| Quoted passage |
• • •

Date and Time: 11th December 2013 (Wednesday), 11:00 AM
Venue: N204, University of Macau
Abstract
Capacitive micromachined ultrasound transducers (CMUTs) consist of a thin vibrating membrane with an embedded electrode that is separated from the substrate with a small sacrificial gap that vibrates in order to transmit or receive ultrasonic waves. CMUTs are now used as good alternatives to state-of-the-art piezoelectric transducers. The main drawbacks of bulk piezoelectric transducers are the high cost, the need for a precise acoustic matching layer, the lack of integration capability with front-end electronics, and non-biocompatibility. On the other hand, by proper design and taking advantage of the micro-machining techniques for fabricating optimized structures, CMUTs can provide wide bandwidth and high coupling efficiency. The additional advantages of CMUTs are full integration capability, low power consumption, elimination of the need for a matching layer, and low cost.
In addition to conventional CMUTs, flexible CMUTs are emerging with the advantage of being able to conform to the body part being imaged, which is beneficial for medical imaging. However, to date, no flexible CMUT with high reliability and efficiency has been demonstrated. From current research, the flexibility is mainly provided either from a whole polymer substrate or trenched silicon substrate connected by polymer material. The former cannot give high resonant frequency due to the softness of the polymer substrate, and the latter has the problem of bonding strength between the polymer and silicon.
This study focuses on new fabrication techniques for a flexible CMUT with high reliability and efficiency. Firstly, a high frequency CMUT array using silicon nitride membranes and nickel bottom electrodes was investigated. Then a flexible CMUT array using an all nickel electrodes and membranes, with a polymer substrate is implemented. Recently, we have attempted to make 1-D CMUT array using polymer membranes with nickel bottom electrodes for ultrasonic imaging. The theoretical calculation results showed that the concave bottom made from reflowed photoresist has a better membrane profile and larger deflection compared to the flat bottom electrode. Therefore the fabricated CMUTs potentially have much better performance in terms of capacitance, sensitivity and output pressure compared to the CMUTs with flat bottom electrodes in referred to contemporary research.

• • •

| Data under study |
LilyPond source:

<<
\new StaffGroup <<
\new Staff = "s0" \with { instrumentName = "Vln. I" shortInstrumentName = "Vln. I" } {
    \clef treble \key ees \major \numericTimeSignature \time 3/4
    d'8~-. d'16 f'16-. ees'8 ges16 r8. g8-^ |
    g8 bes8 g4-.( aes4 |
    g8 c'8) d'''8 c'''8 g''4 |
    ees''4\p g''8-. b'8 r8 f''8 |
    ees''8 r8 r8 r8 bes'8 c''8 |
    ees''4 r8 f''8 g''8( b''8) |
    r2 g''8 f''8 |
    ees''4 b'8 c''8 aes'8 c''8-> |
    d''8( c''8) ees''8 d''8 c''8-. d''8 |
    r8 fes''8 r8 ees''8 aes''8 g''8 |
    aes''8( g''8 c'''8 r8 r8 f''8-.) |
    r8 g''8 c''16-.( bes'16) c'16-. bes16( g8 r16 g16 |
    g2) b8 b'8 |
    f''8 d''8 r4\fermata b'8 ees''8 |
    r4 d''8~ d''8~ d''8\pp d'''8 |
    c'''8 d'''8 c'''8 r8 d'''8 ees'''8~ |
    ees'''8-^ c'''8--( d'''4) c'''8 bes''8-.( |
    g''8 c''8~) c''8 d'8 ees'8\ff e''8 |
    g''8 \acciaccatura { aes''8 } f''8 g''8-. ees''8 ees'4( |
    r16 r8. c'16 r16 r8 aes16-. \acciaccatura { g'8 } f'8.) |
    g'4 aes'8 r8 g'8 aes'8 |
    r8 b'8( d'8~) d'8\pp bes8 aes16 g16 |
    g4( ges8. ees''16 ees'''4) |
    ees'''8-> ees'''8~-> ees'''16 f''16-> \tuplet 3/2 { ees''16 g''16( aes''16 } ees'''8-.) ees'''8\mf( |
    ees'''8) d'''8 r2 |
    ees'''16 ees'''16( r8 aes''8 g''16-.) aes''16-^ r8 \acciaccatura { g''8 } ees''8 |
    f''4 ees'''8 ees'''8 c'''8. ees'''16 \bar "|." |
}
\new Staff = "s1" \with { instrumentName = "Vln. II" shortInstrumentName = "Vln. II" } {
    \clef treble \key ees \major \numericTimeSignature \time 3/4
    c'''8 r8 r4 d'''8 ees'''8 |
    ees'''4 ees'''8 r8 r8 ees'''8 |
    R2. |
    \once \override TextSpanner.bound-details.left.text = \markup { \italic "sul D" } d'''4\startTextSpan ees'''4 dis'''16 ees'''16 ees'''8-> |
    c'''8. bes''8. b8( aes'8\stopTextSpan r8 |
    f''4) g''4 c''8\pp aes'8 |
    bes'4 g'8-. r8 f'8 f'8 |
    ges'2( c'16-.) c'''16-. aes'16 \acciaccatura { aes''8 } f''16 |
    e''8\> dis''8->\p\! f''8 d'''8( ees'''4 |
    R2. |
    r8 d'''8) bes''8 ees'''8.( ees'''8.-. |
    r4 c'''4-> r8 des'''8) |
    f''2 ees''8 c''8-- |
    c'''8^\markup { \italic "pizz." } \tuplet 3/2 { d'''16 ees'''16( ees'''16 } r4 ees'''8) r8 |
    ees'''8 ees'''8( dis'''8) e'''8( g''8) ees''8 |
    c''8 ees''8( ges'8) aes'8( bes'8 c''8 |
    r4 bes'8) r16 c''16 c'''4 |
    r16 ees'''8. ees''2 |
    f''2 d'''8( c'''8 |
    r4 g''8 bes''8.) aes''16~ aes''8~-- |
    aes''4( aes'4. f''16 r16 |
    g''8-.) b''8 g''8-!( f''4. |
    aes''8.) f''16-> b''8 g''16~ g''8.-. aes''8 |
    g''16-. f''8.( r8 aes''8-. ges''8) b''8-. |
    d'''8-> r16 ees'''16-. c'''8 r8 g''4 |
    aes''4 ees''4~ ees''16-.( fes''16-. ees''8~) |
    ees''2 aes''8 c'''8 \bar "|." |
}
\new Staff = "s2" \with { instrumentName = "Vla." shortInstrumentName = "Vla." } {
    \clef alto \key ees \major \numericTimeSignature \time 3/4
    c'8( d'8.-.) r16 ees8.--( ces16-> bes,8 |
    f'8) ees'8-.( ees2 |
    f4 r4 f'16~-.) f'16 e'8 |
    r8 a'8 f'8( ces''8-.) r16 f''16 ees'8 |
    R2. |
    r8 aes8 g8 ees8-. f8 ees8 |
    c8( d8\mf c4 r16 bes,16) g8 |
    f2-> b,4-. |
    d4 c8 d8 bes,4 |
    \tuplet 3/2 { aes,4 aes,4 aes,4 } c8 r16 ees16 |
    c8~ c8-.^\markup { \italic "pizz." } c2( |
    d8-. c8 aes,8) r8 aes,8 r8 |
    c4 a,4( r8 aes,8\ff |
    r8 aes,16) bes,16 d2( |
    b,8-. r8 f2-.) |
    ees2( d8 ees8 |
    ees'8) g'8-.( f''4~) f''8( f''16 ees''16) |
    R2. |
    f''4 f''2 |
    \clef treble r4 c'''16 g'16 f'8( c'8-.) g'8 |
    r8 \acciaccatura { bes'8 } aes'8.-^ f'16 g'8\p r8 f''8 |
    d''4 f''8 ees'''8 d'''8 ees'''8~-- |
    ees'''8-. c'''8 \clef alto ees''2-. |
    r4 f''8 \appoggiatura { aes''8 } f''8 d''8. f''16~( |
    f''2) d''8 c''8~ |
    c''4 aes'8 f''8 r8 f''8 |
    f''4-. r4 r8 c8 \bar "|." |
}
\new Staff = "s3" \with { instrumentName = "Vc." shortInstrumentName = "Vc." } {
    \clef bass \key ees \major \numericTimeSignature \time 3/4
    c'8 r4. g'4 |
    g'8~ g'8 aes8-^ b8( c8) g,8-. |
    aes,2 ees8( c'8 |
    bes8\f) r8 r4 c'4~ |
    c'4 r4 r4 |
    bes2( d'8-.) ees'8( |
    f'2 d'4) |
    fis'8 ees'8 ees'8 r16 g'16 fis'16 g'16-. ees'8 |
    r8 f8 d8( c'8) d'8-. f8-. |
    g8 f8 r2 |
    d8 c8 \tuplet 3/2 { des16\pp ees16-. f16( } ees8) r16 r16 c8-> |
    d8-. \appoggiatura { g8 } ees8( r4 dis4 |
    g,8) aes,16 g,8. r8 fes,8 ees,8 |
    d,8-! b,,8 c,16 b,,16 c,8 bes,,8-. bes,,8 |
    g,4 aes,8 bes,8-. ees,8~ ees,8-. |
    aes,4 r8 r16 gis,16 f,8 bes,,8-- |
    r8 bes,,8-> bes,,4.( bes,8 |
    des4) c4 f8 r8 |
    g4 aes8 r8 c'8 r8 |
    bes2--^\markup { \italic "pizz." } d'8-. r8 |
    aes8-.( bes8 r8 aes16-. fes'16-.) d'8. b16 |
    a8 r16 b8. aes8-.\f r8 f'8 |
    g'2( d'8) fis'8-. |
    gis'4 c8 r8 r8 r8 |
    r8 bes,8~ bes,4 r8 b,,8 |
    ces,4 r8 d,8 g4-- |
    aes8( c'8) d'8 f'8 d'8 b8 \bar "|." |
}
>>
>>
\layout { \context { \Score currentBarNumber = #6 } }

• • •

| Activity |
Return the part of the CMUT abstract above from "This study focuses" up to and including "to contemporary research.", copied word for word.

| Completed task |
This study focuses on new fabrication techniques for a flexible CMUT with high reliability and efficiency. Firstly, a high frequency CMUT array using silicon nitride membranes and nickel bottom electrodes was investigated. Then a flexible CMUT array using an all nickel electrodes and membranes, with a polymer substrate is implemented. Recently, we have attempted to make 1-D CMUT array using polymer membranes with nickel bottom electrodes for ultrasonic imaging. The theoretical calculation results showed that the concave bottom made from reflowed photoresist has a better membrane profile and larger deflection compared to the flat bottom electrode. Therefore the fabricated CMUTs potentially have much better performance in terms of capacitance, sensitivity and output pressure compared to the CMUTs with flat bottom electrodes in referred to contemporary research.